My initial gesture drawing of my cat's face and front paw only took a minute or less. He didn't move, so I started shading it in rapidly with black to get down where the blackest part of his markings were. It's something I am learning to memorize about his markings, his mask changes colors the farther it gets from his nose.
Another minute went by. I got his forepaw in with a stroke or two and then started filling in with the lighter colors, brown and gray. Because I used oil pastels, I was able to fill areas fast with bold heavy pressure strokes. I went over the previous areas to shade them and didn't look back.
The light blue I put into his eyes got a little grayed from the black around it. If I had planned this as a color study I probably would have done his eyes first -- but I might not have gotten such an accurate rendering of his face if I had.
Instead, I was able to adjust the outline of his cheek fluffs and forehead as I added more color. It came out a good short study of my cat's face in a coy pose and I captured something else that I love about his fur -- the sheen on his dark paw when the light highlights it and makes his toes distinct.
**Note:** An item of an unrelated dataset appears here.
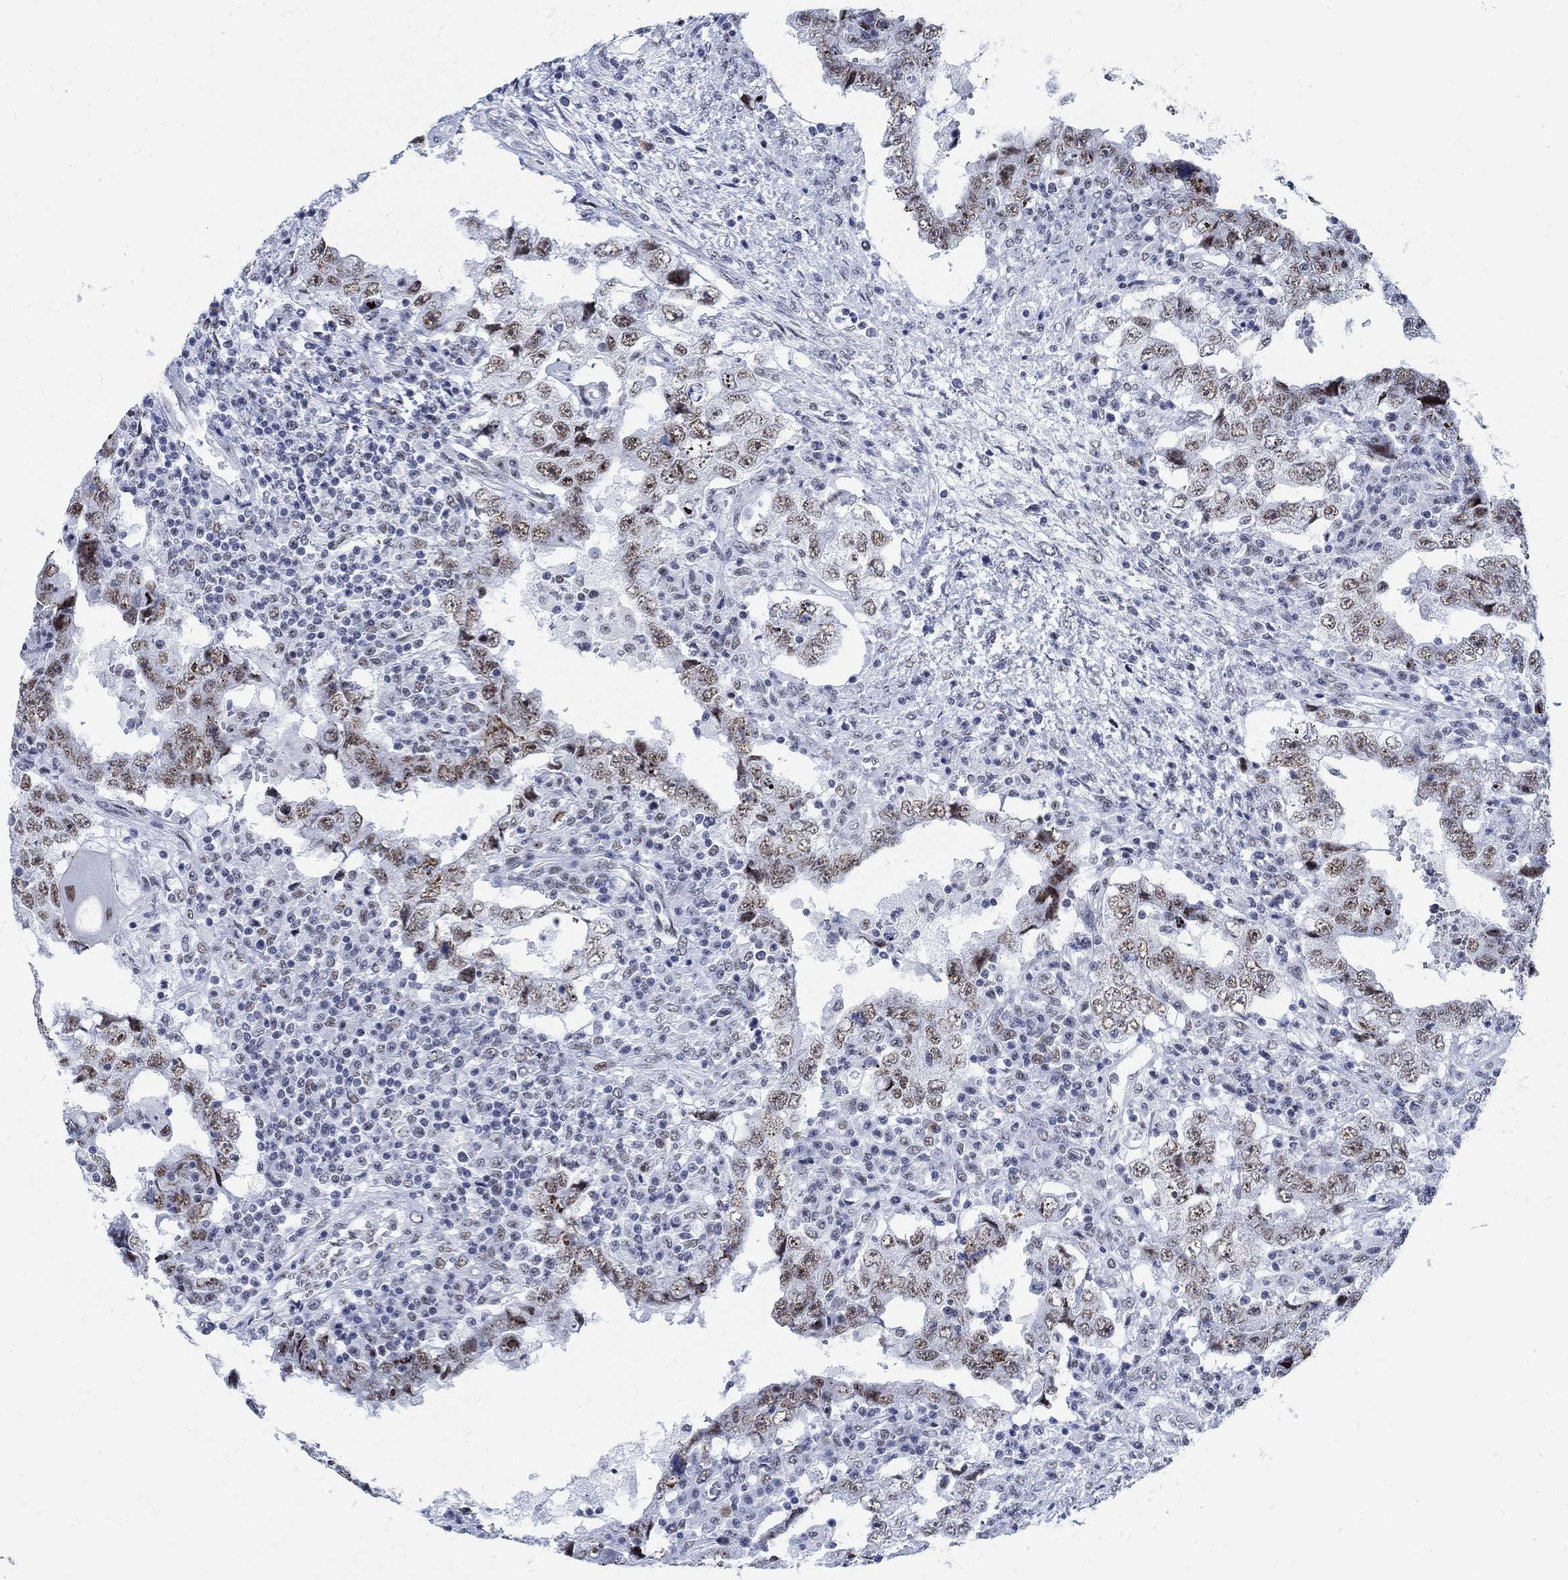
{"staining": {"intensity": "weak", "quantity": ">75%", "location": "nuclear"}, "tissue": "testis cancer", "cell_type": "Tumor cells", "image_type": "cancer", "snomed": [{"axis": "morphology", "description": "Carcinoma, Embryonal, NOS"}, {"axis": "topography", "description": "Testis"}], "caption": "Brown immunohistochemical staining in human embryonal carcinoma (testis) displays weak nuclear expression in about >75% of tumor cells.", "gene": "DLK1", "patient": {"sex": "male", "age": 26}}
This is one of many studies of my cat. When I've done many more of them, I can bring them all together and start developing the sketch to go under a serious oil pastel painting -- one where I do include his whole body and put him into an interesting setting. I don't need to try to lure him into the setting or convince him to stay in the pose for an hour.
It's possible to use gesture drawings as initial sketches for serious art by looking at them and remembering what worked and didn't work in each one. Combine the best of many of them and keep drawing from your sketches, then do more gestures of the subject. Even if you have a wiggle-puss like my cat or my granddaughter, you will eventually get the likeness!
Most of all, your serious art will improve faster than you expect. Accurate gestures come first before all the fine details, once proportion and gesture are right the little details flow easily and are placed better in relation to the whole -- and the painting. It's easier to put together a composition if you have practice with your child or a rose or your cat before doing a serious painting. In a gesture drawing you can place it too high, run it off the page, put it too low or too small for a big page and it won't matter.
So make a little time for gesture drawing on a regular basis. You won't regret it!